You have two options:

  • Replace these references so that you actually point to JS deployments
  • Import enabling the upload_scripts feature and change to use deployments

Please, check https://issues.redhat.com/browse/KEYCLOAK-13878 for more details.

I’m using the Codecentric Helm chart for setting up, manifest as follows.
I can understand if it therefore is an issue for the Codecentric people, fixing up the Chart to allow for the second solution you mention.

Should this error be interpreted as that one of the objects imported is reliant on one of the Authenticators, Mappers or Policies you mention, since it is required?

postgresql:
  persistence:
    enabled: true
  existingSecret: keycloak-postgresql
keycloak:
  extraEnv: |
    - name: PROXY_ADDRESS_FORWARDING
      value: "true"
  ingress:
    ...
  persistence:
    dbVendor: postgres
    deployPostgres: true
    existingSecret: keycloak-postgresql

  extraArgs: -Dkeycloak.profile.feature.admin_fine_grained_authz=enabled \
    -Dkeycloak.profile.feature.scripts=enabled \
    -Dkeycloak.migration.action=import \
    -Dkeycloak.migration.provider=dir \
    -Dkeycloak.migration.dir=/users-import \
    -Dkeycloak.profile.features.upload_scripts 
  # Last entry is required to get it to work, but shouldn't be?

  # Extra volumes containing relevant json files
  extraVolumes: |
  ...

I think I might have found a rouge script hiding in one of my testing realms, I will test it out after removing it and see if that fixes the error.

I assume you managed to fix this, what was the script causing the error?

Having the same issue, and it’s quite a big hussle looking for the single object causing this.

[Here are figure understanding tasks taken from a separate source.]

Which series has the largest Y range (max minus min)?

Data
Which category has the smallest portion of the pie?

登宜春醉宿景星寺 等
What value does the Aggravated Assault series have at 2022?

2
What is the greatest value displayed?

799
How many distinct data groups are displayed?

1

I’m afraid it’s too long ago to remember, and I’ve since switched companies so I don’t have the relevant files and history available. If I’m not mistaken, I looked through the realms to be imported and either noticed and removed unneccessary imports, or extracted the things needed to clean files and imported them, but I can’t say for sure.

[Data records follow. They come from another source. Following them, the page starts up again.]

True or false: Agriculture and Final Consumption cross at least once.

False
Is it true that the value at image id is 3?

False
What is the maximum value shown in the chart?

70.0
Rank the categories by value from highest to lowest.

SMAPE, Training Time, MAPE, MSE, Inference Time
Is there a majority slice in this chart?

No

You could maybe try setting up a clean realm, performing an export from it and then check the diff between the new one and the one causing you troubles - depending on the size of the realm. That could at least narrow down the potential areas where things could hide, since a diff in e.g. users and clients is expected but other diffs might not be.

Thanks a lot for the reply man

In any case, you’re right, I just found the exact issue for me at least.

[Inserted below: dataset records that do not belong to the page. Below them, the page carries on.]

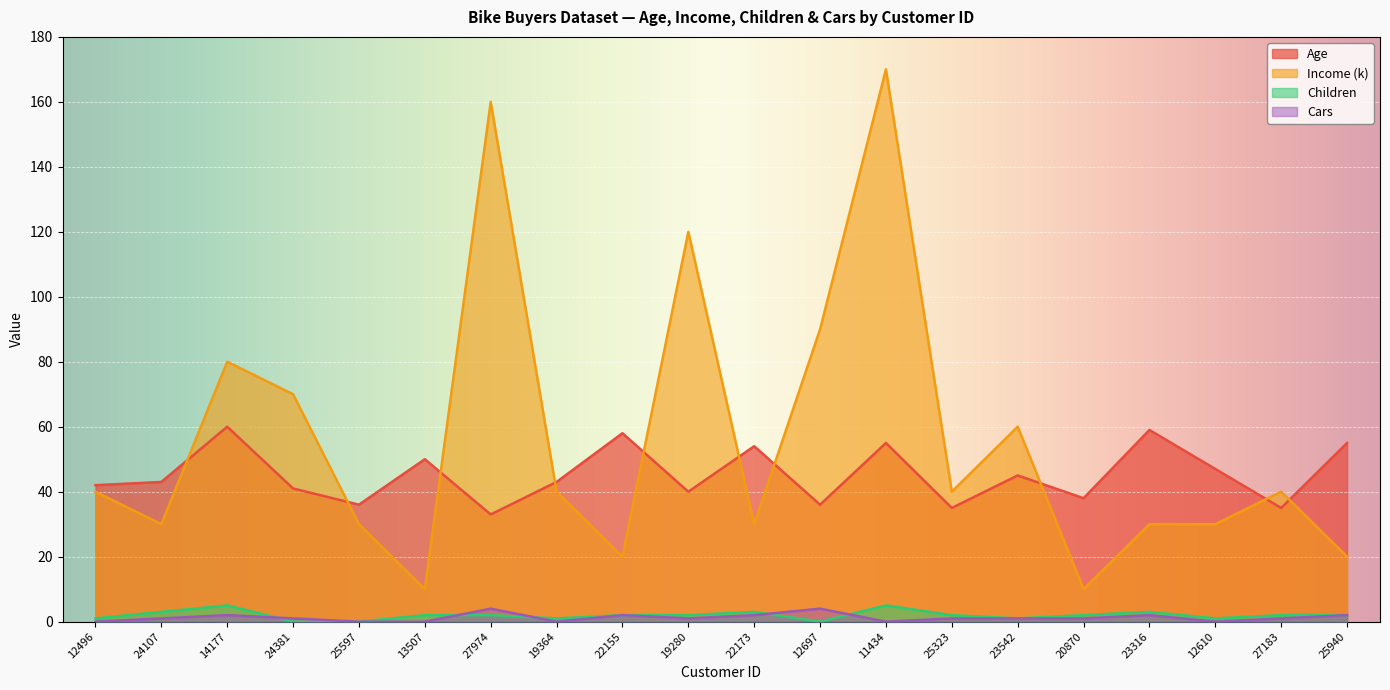

At which label does Children first exceed 2?

24107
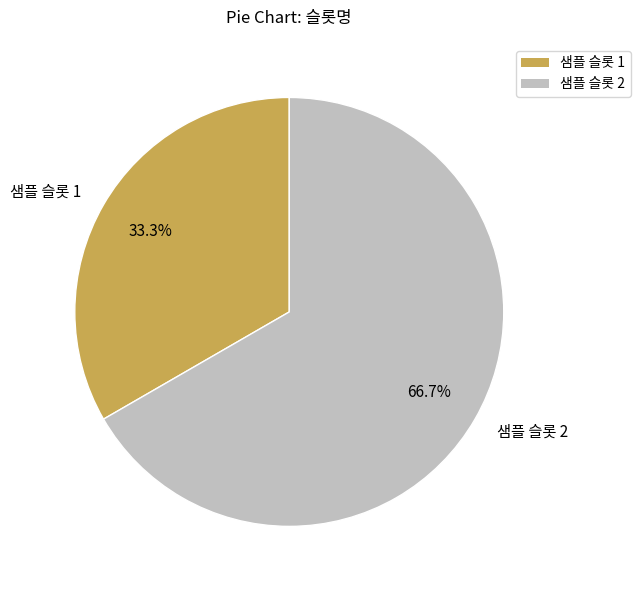

Rank the categories by value from highest to lowest.

샘플 슬롯 2, 샘플 슬롯 1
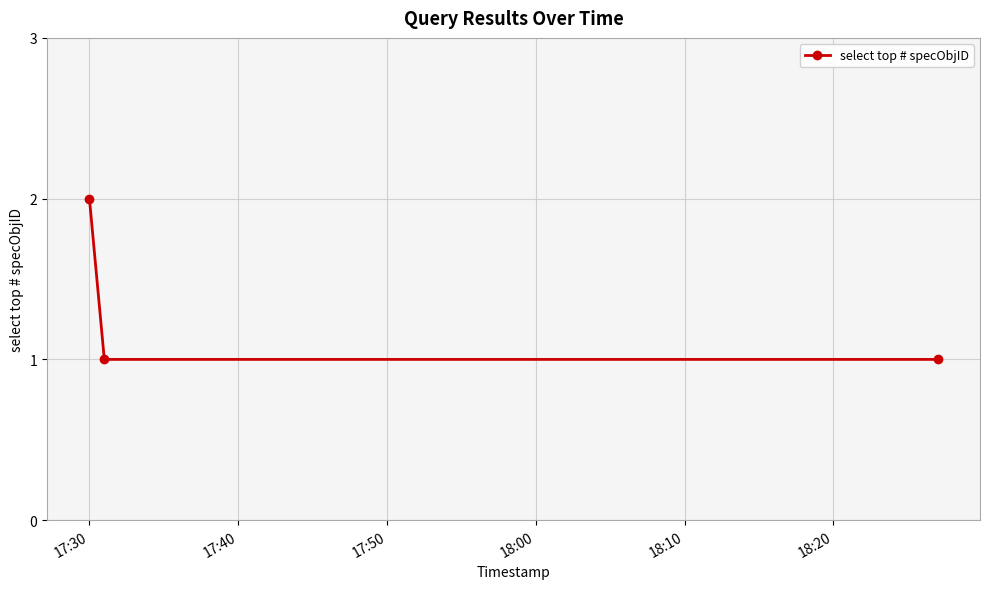

Reading right to left, list all the values displayed in this chart.

1	1	2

When generating clients with authorization, default policies and permissions are created. These point to some JS Scripts. After removing these Default items, I managed to deploy Keycloak without any issues and without the upload_scripts=enable flag.

Cheers

1 Like

@eldarj what were those default items. can you share JSON code snippets for those default items? It will help to narrow down this issue for others.